▶ [DOCUMENT EXTRACT]
--- Start ---
18 GLM VIII - Logistic Regression

When dealing with binary dependent variables (nominal or ordinal), we could model the probability of observing the outcome (coded as 0 or 1) with a conventional linear regression model. The problem with this approach is that linear regression predicts probabilities outside the range of [0, 1], and will have heteroscedastic and non-normal residuals because there are only two discrete values for the dependent variable.

Logistic Regression overcomes these limitations of linear regression. The core idea behind logistic regression is to predict a transformation of the dependent variable, Y, rather than the raw scores. Specifically, we model the log odds of the probability of Y being one category (e.g., 1) versus the other category (e.g., 0). The logit function, denoted as log(p/(1-p)), models the probability p using an s-shaped curve bounded by 0 and 1. Furthermore, logistic regression assumes a Bernoulli error distribution, instead of a normal error distribution, which accounts for the fact that observed outcomes can only take the values 0 or 1.

18.0.1 Introducing the logit

Logistic regression predicts the logit function of the individual probabilities of observing the outcome, pi. The logit of the probability (pi) is given by log(pi/(1-pi)), ensuring that the predicted values remain within the valid probability range. The outcome, Yi, is assumed to follow a Bernoulli distribution with an individual probability of success, pi. The logit of this success probability is modeled as a linear function of the predictors, allowing us to use the familiar linear regression model to predict the logit of pi.

Understanding the distinction between probability, odds, and the logit is crucial in logistic regression. Probability is defined as the long-run proportion of outcomes of a random experiment in which a particular outcome is observed. Odds describe the ratio of the probability of an event occurring relative to the probability of it not occurring. Finally, the logit transforms odds into a linear function, enabling us to use the regression model. The transformations from probability to odds and logit, and back, are given by:

Operation	Formula
Probability to odds	\(\text{odds}= \frac{P}{1-P}\)
Odds to probability	\(P = \frac{\text{odds}}{1+\text{odds}}\)
Odds to logit	\(\text{logit} = \ln(odds)\)
Logit to odds	\(\text{odds} = e^{\text{logit}}\)
Probability to logit	\(\text{logit} = \ln(\frac{p}{1-p})\)
Logit to probability	\(p = \frac{e^{logit}}{1+e^{logit}}\)
--- End ---
▶ [SOURCE RECORDS]
--- Start ---
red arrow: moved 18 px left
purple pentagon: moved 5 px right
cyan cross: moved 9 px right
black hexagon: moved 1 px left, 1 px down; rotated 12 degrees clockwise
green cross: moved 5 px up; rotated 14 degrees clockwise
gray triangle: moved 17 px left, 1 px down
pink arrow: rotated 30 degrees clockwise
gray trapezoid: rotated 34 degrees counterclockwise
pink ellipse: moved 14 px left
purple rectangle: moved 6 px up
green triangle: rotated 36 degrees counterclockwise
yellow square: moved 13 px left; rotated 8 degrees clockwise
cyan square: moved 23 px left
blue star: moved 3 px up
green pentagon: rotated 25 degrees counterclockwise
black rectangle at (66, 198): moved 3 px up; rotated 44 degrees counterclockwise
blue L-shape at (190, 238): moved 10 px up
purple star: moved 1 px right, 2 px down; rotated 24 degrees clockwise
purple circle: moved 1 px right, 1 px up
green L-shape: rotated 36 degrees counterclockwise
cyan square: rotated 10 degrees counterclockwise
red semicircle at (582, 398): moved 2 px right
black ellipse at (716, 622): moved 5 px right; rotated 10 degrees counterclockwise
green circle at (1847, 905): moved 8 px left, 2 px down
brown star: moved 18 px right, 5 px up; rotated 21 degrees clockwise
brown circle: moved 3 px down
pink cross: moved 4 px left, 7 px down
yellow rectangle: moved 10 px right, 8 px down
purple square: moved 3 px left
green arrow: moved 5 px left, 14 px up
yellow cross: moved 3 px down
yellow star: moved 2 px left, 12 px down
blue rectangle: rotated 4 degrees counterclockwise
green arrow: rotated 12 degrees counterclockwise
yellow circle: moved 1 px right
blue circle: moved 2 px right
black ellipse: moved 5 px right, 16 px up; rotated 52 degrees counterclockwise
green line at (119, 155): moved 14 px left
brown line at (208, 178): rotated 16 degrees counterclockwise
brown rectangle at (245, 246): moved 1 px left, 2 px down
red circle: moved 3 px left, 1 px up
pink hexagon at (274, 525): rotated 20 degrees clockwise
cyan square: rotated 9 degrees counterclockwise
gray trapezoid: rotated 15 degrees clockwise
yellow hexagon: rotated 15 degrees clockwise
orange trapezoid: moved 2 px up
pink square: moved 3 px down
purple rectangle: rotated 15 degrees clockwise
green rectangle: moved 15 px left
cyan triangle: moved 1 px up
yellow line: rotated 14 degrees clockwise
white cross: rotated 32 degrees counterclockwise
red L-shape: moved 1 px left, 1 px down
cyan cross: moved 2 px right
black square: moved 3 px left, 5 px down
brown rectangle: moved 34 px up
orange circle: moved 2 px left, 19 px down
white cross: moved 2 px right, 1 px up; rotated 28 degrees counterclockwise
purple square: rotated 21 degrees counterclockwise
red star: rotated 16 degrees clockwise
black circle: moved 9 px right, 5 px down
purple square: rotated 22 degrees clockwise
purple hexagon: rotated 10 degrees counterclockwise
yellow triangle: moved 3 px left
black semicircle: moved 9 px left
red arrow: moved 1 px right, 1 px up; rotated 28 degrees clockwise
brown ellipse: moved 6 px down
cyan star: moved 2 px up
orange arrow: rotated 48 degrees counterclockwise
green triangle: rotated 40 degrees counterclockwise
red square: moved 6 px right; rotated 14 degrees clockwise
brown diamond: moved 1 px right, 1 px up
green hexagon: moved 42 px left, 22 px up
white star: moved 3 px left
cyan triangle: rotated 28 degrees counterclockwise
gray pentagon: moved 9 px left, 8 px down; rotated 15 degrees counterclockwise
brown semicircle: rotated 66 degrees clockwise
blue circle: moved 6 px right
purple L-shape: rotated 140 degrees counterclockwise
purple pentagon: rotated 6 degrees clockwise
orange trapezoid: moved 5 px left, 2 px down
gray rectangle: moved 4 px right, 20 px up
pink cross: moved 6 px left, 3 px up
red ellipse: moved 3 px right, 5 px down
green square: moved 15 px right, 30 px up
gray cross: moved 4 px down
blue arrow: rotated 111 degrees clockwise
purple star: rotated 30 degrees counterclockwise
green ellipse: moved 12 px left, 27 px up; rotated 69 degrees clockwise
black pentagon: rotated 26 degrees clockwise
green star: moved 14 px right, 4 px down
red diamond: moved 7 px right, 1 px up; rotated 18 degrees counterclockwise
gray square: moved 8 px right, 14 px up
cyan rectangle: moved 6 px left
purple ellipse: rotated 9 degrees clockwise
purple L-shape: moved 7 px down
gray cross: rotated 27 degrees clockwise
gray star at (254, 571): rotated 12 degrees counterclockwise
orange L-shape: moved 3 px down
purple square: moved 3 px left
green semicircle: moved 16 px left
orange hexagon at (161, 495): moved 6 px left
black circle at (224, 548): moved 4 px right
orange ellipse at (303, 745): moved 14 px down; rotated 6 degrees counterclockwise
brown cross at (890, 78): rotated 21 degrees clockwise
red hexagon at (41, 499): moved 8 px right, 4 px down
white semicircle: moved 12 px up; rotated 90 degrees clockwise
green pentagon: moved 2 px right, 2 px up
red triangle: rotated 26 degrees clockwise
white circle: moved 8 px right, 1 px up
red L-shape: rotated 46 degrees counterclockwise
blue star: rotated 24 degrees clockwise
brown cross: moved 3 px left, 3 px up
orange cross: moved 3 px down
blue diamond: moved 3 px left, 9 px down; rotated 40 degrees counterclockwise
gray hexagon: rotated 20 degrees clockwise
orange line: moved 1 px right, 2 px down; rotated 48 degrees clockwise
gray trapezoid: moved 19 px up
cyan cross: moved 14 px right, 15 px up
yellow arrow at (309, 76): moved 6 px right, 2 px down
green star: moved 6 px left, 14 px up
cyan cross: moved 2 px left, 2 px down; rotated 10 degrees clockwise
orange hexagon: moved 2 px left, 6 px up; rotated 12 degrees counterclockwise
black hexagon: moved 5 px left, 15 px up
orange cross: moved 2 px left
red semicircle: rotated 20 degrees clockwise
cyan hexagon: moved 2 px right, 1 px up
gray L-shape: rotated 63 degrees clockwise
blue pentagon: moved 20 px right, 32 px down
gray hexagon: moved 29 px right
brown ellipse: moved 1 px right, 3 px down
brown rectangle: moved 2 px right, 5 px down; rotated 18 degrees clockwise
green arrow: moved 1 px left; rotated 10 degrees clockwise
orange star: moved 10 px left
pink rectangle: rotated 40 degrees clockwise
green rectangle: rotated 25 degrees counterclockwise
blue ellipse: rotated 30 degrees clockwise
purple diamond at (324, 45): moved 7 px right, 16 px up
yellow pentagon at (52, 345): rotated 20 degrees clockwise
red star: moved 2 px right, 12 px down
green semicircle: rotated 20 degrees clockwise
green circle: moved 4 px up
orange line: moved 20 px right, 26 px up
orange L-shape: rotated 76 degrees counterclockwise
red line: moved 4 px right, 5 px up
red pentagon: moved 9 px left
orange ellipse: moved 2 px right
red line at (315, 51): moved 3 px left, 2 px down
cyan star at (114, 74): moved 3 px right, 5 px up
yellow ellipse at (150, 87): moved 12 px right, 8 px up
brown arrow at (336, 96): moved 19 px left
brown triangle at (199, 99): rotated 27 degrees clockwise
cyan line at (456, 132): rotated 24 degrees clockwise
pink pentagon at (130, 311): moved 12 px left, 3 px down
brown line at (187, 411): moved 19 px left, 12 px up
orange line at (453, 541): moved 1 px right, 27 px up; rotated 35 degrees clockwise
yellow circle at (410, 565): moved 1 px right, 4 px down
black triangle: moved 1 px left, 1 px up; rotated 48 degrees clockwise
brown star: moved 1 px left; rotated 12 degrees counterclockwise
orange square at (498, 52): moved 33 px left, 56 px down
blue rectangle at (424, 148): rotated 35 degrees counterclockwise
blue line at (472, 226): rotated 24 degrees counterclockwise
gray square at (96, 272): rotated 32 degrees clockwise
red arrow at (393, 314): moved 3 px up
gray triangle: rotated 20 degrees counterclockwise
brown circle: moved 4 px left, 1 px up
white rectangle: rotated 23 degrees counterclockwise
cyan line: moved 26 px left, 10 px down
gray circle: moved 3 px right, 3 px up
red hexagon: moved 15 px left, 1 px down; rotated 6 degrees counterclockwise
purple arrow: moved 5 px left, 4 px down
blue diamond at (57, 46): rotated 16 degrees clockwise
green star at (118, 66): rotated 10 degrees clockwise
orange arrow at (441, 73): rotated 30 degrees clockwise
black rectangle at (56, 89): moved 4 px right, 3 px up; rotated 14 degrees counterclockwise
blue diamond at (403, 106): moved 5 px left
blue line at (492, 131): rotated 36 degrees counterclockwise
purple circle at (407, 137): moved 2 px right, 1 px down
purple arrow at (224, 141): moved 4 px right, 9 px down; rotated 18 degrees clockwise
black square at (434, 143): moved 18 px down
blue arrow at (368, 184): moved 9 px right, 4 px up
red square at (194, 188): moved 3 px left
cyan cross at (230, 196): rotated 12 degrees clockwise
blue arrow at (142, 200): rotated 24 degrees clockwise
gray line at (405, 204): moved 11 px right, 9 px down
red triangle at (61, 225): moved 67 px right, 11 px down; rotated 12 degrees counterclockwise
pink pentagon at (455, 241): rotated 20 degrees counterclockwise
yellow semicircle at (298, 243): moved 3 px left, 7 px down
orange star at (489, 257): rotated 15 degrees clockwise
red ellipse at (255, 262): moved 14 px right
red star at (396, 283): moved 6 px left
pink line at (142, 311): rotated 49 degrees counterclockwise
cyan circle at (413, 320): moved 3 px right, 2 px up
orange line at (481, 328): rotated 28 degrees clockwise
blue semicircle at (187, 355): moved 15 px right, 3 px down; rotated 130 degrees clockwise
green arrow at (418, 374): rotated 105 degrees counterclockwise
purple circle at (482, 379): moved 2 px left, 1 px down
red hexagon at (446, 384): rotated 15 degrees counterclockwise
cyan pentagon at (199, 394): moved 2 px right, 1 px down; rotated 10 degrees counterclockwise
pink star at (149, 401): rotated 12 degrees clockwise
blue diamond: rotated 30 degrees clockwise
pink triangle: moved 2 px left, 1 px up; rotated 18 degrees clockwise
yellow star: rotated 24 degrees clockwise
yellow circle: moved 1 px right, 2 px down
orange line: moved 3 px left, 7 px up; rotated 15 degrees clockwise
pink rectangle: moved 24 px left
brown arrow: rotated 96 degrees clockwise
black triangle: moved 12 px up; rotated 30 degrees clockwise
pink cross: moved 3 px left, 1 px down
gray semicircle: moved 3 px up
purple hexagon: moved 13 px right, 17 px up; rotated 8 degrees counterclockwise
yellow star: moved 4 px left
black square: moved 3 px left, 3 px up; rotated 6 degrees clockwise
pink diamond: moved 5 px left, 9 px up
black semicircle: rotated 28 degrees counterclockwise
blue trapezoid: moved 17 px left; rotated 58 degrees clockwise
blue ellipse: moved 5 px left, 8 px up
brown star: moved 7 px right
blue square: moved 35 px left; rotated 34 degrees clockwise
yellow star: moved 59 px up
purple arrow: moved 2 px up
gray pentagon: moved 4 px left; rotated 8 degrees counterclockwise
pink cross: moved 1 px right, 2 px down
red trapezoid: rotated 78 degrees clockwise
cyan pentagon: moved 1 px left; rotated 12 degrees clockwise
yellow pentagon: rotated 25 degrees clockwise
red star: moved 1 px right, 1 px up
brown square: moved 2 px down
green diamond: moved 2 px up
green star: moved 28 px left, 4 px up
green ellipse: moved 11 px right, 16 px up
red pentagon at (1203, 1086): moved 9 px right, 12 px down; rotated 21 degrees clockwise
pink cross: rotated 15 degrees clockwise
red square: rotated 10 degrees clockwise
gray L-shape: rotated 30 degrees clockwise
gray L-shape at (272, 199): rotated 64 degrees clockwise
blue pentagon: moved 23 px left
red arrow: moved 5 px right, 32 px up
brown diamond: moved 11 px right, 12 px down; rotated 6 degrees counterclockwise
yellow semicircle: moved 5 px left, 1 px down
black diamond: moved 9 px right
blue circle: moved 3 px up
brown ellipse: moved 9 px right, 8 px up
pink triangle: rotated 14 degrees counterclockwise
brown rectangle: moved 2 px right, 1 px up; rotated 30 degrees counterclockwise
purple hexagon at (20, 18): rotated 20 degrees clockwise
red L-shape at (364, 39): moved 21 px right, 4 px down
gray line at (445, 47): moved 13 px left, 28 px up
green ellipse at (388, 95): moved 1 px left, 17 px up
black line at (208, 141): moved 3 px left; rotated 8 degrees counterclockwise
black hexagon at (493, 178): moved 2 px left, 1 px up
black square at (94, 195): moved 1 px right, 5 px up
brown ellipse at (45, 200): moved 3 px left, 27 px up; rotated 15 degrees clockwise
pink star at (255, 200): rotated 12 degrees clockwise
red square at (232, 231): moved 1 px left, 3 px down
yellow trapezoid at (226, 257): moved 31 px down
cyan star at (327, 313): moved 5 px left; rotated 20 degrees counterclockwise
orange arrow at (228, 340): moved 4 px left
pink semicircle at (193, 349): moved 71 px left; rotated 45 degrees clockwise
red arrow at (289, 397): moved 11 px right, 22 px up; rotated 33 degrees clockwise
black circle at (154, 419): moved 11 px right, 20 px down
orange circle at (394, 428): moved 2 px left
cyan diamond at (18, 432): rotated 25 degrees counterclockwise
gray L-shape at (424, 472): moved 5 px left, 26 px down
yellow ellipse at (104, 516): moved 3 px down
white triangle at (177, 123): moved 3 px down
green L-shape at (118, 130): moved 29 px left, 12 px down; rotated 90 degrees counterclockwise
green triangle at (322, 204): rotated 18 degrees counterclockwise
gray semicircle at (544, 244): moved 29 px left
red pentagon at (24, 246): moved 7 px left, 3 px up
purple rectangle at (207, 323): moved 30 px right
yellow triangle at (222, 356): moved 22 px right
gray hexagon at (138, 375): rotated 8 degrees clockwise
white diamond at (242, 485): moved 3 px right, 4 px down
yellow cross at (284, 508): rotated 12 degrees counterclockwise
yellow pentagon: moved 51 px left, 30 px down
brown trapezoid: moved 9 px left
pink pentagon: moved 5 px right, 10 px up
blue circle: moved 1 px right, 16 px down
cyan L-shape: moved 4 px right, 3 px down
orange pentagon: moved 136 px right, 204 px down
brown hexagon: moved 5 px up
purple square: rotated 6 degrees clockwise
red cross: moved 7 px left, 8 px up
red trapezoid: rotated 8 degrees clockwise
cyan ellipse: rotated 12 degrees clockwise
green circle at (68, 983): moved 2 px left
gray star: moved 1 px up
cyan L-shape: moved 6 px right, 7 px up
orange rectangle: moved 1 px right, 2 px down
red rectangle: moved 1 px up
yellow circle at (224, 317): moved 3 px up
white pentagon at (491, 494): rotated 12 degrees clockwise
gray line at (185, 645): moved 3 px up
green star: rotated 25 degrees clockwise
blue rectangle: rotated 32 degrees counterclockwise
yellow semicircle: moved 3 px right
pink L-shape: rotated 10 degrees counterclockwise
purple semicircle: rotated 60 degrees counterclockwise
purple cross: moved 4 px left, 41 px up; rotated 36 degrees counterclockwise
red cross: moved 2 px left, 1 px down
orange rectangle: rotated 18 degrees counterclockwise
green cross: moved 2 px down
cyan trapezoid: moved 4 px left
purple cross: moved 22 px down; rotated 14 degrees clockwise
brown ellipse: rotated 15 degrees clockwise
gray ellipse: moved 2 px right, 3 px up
--- End ---
▶ [GIVEN REQUEST 1] In the logistic regression section, what error distribution does logistic regression assume instead of a normal one?
▶ [GIVEN REQUEST 2] Please locate each line of the records that contains the word "white" and copy those lines.
The logistic regression section and the records are unrelated material.

▶ [CORRECT RESULT 1] A Bernoulli error distribution.

▶ [CORRECT RESULT 2]
white cross: rotated 32 degrees counterclockwise
white cross: moved 2 px right, 1 px up; rotated 28 degrees counterclockwise
white star: moved 3 px left
white semicircle: moved 12 px up; rotated 90 degrees clockwise
white circle: moved 8 px right, 1 px up
white rectangle: rotated 23 degrees counterclockwise
white triangle at (177, 123): moved 3 px down
white diamond at (242, 485): moved 3 px right, 4 px down
white pentagon at (491, 494): rotated 12 degrees clockwise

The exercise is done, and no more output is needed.